A name for this English cottage might reference its stark white color or stone wall. (Image: Jupiterimages/Photos.com/Getty Images)

Street numbers and names, in the grand historical scheme of civilization, are a relatively new phenomenon, and have only been in use for the past couple of centuries. Before homeowners identified their dwelling by number and street name, they often used a house name that represented one of the structure’s identifying factors. Descriptive names such as Rose Manor told visitors what to look for when coming to visit: a large house with an abundance of rose bushes. Revisit this charming, nostalgic custom by naming your home similarly, even if it can only be used unofficially.

Visit the most social and visually interesting areas in and around your home, and observe the views from inside and outside your home at various times of the day. Look for noteworthy features like an unobstructed sunrise or sunset view, sun-drenched or shade-filled spots and think about the defining geographical features near your property, such as hills, gardens or bodies of water.

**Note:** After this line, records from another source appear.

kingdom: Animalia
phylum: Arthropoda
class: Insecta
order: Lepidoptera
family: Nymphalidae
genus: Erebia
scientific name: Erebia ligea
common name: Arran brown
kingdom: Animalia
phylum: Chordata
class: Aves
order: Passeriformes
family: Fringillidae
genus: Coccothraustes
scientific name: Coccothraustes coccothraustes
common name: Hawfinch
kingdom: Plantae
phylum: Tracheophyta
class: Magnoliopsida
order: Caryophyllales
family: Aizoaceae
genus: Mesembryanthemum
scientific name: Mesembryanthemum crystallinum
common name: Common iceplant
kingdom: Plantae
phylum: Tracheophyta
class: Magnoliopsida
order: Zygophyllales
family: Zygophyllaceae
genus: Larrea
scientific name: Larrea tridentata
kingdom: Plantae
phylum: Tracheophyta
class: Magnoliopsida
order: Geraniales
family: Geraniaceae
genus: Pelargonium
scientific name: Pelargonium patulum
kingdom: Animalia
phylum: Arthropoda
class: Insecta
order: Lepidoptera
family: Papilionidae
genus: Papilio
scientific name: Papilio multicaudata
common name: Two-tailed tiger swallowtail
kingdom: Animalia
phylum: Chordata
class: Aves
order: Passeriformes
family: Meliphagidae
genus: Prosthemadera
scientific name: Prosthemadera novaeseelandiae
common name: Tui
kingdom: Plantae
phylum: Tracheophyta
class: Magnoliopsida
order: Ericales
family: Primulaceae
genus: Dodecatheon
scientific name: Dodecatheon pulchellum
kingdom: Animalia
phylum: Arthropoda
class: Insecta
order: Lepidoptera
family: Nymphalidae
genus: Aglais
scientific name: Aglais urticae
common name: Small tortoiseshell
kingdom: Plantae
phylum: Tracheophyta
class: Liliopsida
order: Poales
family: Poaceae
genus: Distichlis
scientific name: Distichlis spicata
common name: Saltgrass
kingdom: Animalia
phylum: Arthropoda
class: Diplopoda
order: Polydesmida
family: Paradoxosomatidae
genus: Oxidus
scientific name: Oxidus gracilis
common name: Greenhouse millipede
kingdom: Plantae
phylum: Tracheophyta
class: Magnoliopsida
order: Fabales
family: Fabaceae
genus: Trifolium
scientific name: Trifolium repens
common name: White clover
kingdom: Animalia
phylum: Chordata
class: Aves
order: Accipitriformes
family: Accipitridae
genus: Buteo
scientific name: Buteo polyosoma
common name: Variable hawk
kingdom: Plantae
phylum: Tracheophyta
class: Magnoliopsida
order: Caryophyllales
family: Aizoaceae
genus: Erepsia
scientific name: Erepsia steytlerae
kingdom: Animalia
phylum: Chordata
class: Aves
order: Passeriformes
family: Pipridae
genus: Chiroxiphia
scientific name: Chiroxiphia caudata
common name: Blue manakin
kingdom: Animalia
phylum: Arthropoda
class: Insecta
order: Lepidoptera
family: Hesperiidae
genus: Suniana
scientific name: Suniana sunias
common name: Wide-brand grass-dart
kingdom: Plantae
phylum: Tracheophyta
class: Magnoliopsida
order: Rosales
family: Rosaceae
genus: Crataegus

Write down descriptive words that strike you as poignant or accurate terms for your home. Words like “sweet,” “peaceful,” “shady,” “rolling,” “quiet” and “old” invoke the descriptive qualities of traditional house names. Create a complete list of your favorite features.

Create a second list of words that describe what kind of house you’re naming. Use words like “cottage,” “bungalow” and “hut” for small houses; words like “house” and “villa” work for mid-sized homes; really large houses might take “manor,” “mansion” or “castle.” If the home once served another purpose, add words describing that purpose to your list, too. For example, you could describe a former school as an “academy” or “schoolhouse;” an old store as a “shop” or “market;” or an old church as a “rectory” or “chapel.”

Combine descriptive words from your lists in different combinations until you find one that describes your home and sounds good together; examples might include “Rolling Hills Manor,” “Quiet Lake School,” “Old Mountain Chapel,” “Shady Oakville” or “Sweet Sunrise Cottage.”

Tips & Warnings

  • If you don't want to tie your house's name to its physical characteristics or site, use meaningful personal symbols and favorite words to name your home, even those that have nothing to do with the house itself. If you love poppies, but live in the middle of the desert, you can still name your house "Poppy Cottage."
  • U.K. residents can legally change their house's name, although they will retain their assigned street number if they already have one. Contact your local council's engineering or highway department for the appropriate paperwork.
  • If your home already has a name with some historical significance, think twice before renaming it, which superstitious Britons believe brings homeowners bad luck. Nearby history buff neighbors may also take offense to new U.K. homeowners that rename historical structures.